What Is a Program Management Office?
A program management office (PgMO) is a department within an organization that guides the company’s employees to use best practices when executing projects and programs.
What Does a Program Management Office Do?
A program management office oversees and guides the programs of an organization. It doesn’t oversee projects, like a project management office does. A PgMO focuses on the success of broad organizational programs and the overall business strategy.
When Is It Time to Make a Change in the Program Management Office?
The program management office can become stagnant. Organizational employees can also come to see the PgMO as an obstacle to doing good work. Make sure to watch for the signs that your program management office needs to change.
Here are the signs that your program management office requires changes:
- The business drivers of your organization evolve and the PgMO doesn’t change with them.
- There is high employee turnover in your organization’s PgMO.
- You have a PgMO staff that is maturing and honing its skill set beyond the current structure of the office.
- There is a perception among employees that a PgMO works only to enforce policies that add little value and don’t help advance the organization.
- There is a perception among employees and stakeholders that your PgMO is stagnant.
Your program management office should follow the principles of continuous improvement. That means the PgMO should help employees apply the concept of continuous improvement to all of their projects and programs. The office itself should also focus on continually improving. (Learn more in this guide to continuous improvement models, processes, and plans.)
You can also track any need for change through baseline surveys that are a part of balanced scorecards. (Learn more in our comprehensive guide to balanced scorecards.)
How to Set Up a Program Management Office
Your organization must take some careful and important steps to set up a program management office. It must first determine why — or whether — it needs a PgMO. It must also enlist a key executive who supports the concept.
Here are six important steps to setting up a PgMO:
Step 1: Define the Challenge or Opportunity
You must define why your organization needs a program management office. While a large majority of companies have a PgMo, you may discover, after proper research, that you don’t need one.
Still, it’s rare to find a company that functions well without a PgMO. When an organization has programs that aren’t well defined or aren’t making real progress, that organization needs a program management office.
“It really comes from identifying what the challenge or opportunity is, then addressing it by saying, ‘We need to put some meat behind it,’” says Randy Englund, a project management consultant, a former program manager at Hewlett-Packard, and the author of The Complete Project Manager: Integrating People, Organizational, and Technical Skills.
Englund adds, “It’s no longer just talk. [Setting up] a program management office is the way to walk the talk. You're sending the message that you’re serious about this thing. I've seen many managers who say, ‘We're gonna do this. This is what we want.’ Then they do nothing to make it happen.”
Step 2: Enlist a Top Executive Who Fully Supports the Office
A top leader of your organization must support the PgMO concept. And they must support the practice.
“Find an executive sponsor who understands and supports PgMO actions,” Englund says. “This [step] is a critical prerequisite.”
Setting up a PgMO costs money and takes time. Without enthusiastic support from a top leader, it won’t succeed. It may not even survive the long process of getting started.
Step 3: Create a Charter and Mission or Vision Statement
Your organization will want to create a charter for the program management office. The charter will help set the structure of the office — including why it exists, what it will do, and how it will do it.

## Data rows
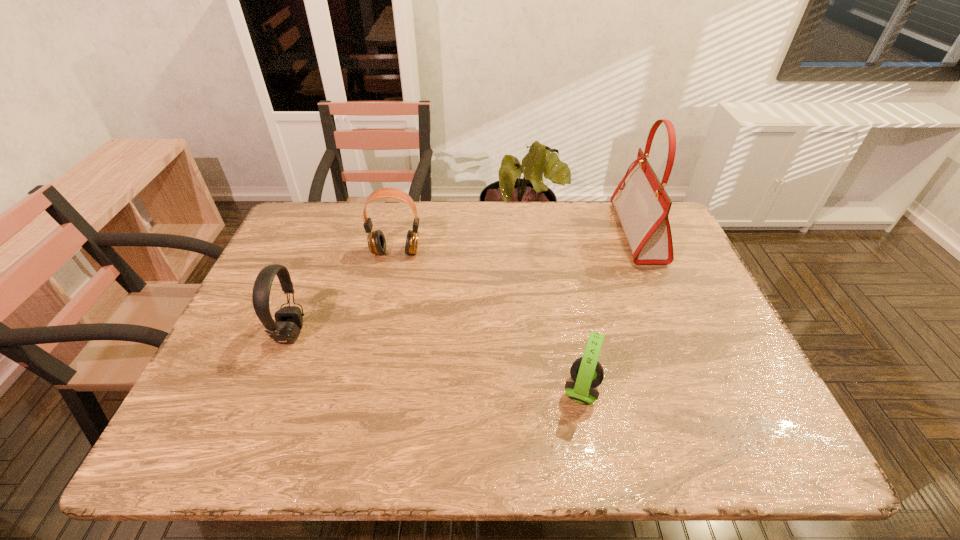
Where is `the rightmost object`? The height and width of the screenshot is (540, 960). the rightmost object is located at coordinates (642, 204).

Find the location of `handbag`. handbag is located at coordinates (642, 204).

You are a GUI agent. You are given a task and a screenshot of the screen. Output one action in this format:
    pyautogui.click(x=<x>, y=<y>)
    Task: Click on the second headset from right to left
    
    Given the screenshot: What is the action you would take?
    pyautogui.click(x=376, y=240)

Where is `the second object from left to right`? This screenshot has width=960, height=540. the second object from left to right is located at coordinates (376, 240).

Find the location of a particular element. the leftmost object is located at coordinates (288, 323).

Where is `the second farthest headset`? the second farthest headset is located at coordinates (288, 323).

Where is `the rightmost headset`? the rightmost headset is located at coordinates (587, 373).

In order to click on the nearest headset in this screenshot , I will do `click(587, 373)`.

Find the location of a particular element. Image resolution: width=960 pixels, height=540 pixels. free space located on the front of the rightmost object is located at coordinates (674, 316).

I want to click on free space located on the ear cups of the farthest headset, so click(390, 279).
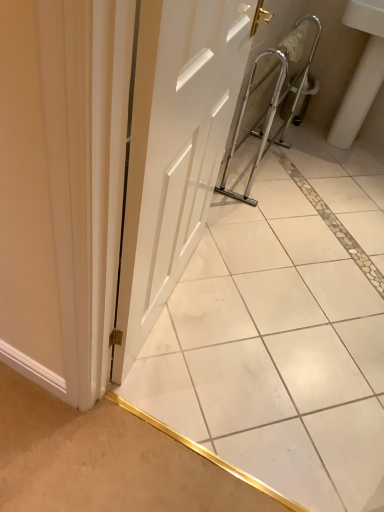
This screenshot has height=512, width=384. I want to click on white glossy tile at center, so click(274, 351).

Locate an element on the screen. The height and width of the screenshot is (512, 384). white ceramic sink at right is located at coordinates (361, 72).

Describe the element at coordinates (175, 149) in the screenshot. I see `white matte door at center` at that location.

What is the approximate width of white matte door at center?

white matte door at center is 3.78 inches wide.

## Exercises to complete
1. Copy everything in the article on program management offices from "The program management office can" down to "needs to change.", word for word.
2. Write out everything in the listing from the line containing "Describe the element" down to the last line of the listing, keeping every line unchanged.

## Replies
1.
The program management office can become stagnant. Organizational employees can also come to see the PgMO as an obstacle to doing good work. Make sure to watch for the signs that your program management office needs to change.

2.
Describe the element at coordinates (175, 149) in the screenshot. I see `white matte door at center` at that location.

What is the approximate width of white matte door at center?

white matte door at center is 3.78 inches wide.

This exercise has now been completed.